Write every record out again exactly as given.
* BEGIN Data rows *
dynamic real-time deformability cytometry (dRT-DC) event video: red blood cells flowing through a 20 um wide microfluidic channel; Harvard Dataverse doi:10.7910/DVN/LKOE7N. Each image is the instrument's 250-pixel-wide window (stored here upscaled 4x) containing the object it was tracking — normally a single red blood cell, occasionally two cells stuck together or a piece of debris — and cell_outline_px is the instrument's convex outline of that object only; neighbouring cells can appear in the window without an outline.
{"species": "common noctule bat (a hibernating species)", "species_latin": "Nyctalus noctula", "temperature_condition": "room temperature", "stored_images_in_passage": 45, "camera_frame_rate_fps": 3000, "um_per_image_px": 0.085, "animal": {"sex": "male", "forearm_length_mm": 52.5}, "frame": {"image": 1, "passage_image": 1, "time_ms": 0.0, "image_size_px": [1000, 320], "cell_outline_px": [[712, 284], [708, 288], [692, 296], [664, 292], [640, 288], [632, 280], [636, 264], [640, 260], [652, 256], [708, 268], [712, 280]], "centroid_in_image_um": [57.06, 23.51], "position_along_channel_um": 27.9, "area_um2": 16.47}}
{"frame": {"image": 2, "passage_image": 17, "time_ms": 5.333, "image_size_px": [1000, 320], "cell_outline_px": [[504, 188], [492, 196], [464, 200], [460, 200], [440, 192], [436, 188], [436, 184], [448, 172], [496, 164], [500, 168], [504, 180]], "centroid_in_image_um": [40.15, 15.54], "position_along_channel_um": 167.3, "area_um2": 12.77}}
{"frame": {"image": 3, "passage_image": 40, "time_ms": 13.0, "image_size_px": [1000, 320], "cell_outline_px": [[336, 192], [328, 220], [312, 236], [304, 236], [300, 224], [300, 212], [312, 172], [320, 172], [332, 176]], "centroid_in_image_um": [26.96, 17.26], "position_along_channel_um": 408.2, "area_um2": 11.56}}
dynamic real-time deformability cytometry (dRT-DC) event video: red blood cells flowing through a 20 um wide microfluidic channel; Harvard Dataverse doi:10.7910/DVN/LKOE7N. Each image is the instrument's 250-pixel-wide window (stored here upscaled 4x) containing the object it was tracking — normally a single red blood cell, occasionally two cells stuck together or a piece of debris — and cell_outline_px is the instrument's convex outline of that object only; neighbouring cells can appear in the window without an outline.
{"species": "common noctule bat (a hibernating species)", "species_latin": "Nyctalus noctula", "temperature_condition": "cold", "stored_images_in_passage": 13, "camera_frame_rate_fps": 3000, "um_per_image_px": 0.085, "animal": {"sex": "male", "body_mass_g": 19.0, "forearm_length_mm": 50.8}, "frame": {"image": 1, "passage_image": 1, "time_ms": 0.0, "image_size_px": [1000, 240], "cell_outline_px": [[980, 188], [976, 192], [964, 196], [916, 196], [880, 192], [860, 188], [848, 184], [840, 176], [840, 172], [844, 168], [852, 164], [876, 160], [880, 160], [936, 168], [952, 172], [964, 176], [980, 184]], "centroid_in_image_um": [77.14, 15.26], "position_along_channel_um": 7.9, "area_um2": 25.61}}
* END Data rows *
* **The response**:
dynamic real-time deformability cytometry (dRT-DC) event video: red blood cells flowing through a 20 um wide microfluidic channel; Harvard Dataverse doi:10.7910/DVN/LKOE7N. Each image is the instrument's 250-pixel-wide window (stored here upscaled 4x) containing the object it was tracking — normally a single red blood cell, occasionally two cells stuck together or a piece of debris — and cell_outline_px is the instrument's convex outline of that object only; neighbouring cells can appear in the window without an outline.
{"species": "common noctule bat (a hibernating species)", "species_latin": "Nyctalus noctula", "temperature_condition": "room temperature", "stored_images_in_passage": 45, "camera_frame_rate_fps": 3000, "um_per_image_px": 0.085, "animal": {"sex": "male", "forearm_length_mm": 52.5}, "frame": {"image": 1, "passage_image": 1, "time_ms": 0.0, "image_size_px": [1000, 320], "cell_outline_px": [[712, 284], [708, 288], [692, 296], [664, 292], [640, 288], [632, 280], [636, 264], [640, 260], [652, 256], [708, 268], [712, 280]], "centroid_in_image_um": [57.06, 23.51], "position_along_channel_um": 27.9, "area_um2": 16.47}}
{"frame": {"image": 2, "passage_image": 17, "time_ms": 5.333, "image_size_px": [1000, 320], "cell_outline_px": [[504, 188], [492, 196], [464, 200], [460, 200], [440, 192], [436, 188], [436, 184], [448, 172], [496, 164], [500, 168], [504, 180]], "centroid_in_image_um": [40.15, 15.54], "position_along_channel_um": 167.3, "area_um2": 12.77}}
{"frame": {"image": 3, "passage_image": 40, "time_ms": 13.0, "image_size_px": [1000, 320], "cell_outline_px": [[336, 192], [328, 220], [312, 236], [304, 236], [300, 224], [300, 212], [312, 172], [320, 172], [332, 176]], "centroid_in_image_um": [26.96, 17.26], "position_along_channel_um": 408.2, "area_um2": 11.56}}
dynamic real-time deformability cytometry (dRT-DC) event video: red blood cells flowing through a 20 um wide microfluidic channel; Harvard Dataverse doi:10.7910/DVN/LKOE7N. Each image is the instrument's 250-pixel-wide window (stored here upscaled 4x) containing the object it was tracking — normally a single red blood cell, occasionally two cells stuck together or a piece of debris — and cell_outline_px is the instrument's convex outline of that object only; neighbouring cells can appear in the window without an outline.
{"species": "common noctule bat (a hibernating species)", "species_latin": "Nyctalus noctula", "temperature_condition": "cold", "stored_images_in_passage": 13, "camera_frame_rate_fps": 3000, "um_per_image_px": 0.085, "animal": {"sex": "male", "body_mass_g": 19.0, "forearm_length_mm": 50.8}, "frame": {"image": 1, "passage_image": 1, "time_ms": 0.0, "image_size_px": [1000, 240], "cell_outline_px": [[980, 188], [976, 192], [964, 196], [916, 196], [880, 192], [860, 188], [848, 184], [840, 176], [840, 172], [844, 168], [852, 164], [876, 160], [880, 160], [936, 168], [952, 172], [964, 176], [980, 184]], "centroid_in_image_um": [77.14, 15.26], "position_along_channel_um": 7.9, "area_um2": 25.61}}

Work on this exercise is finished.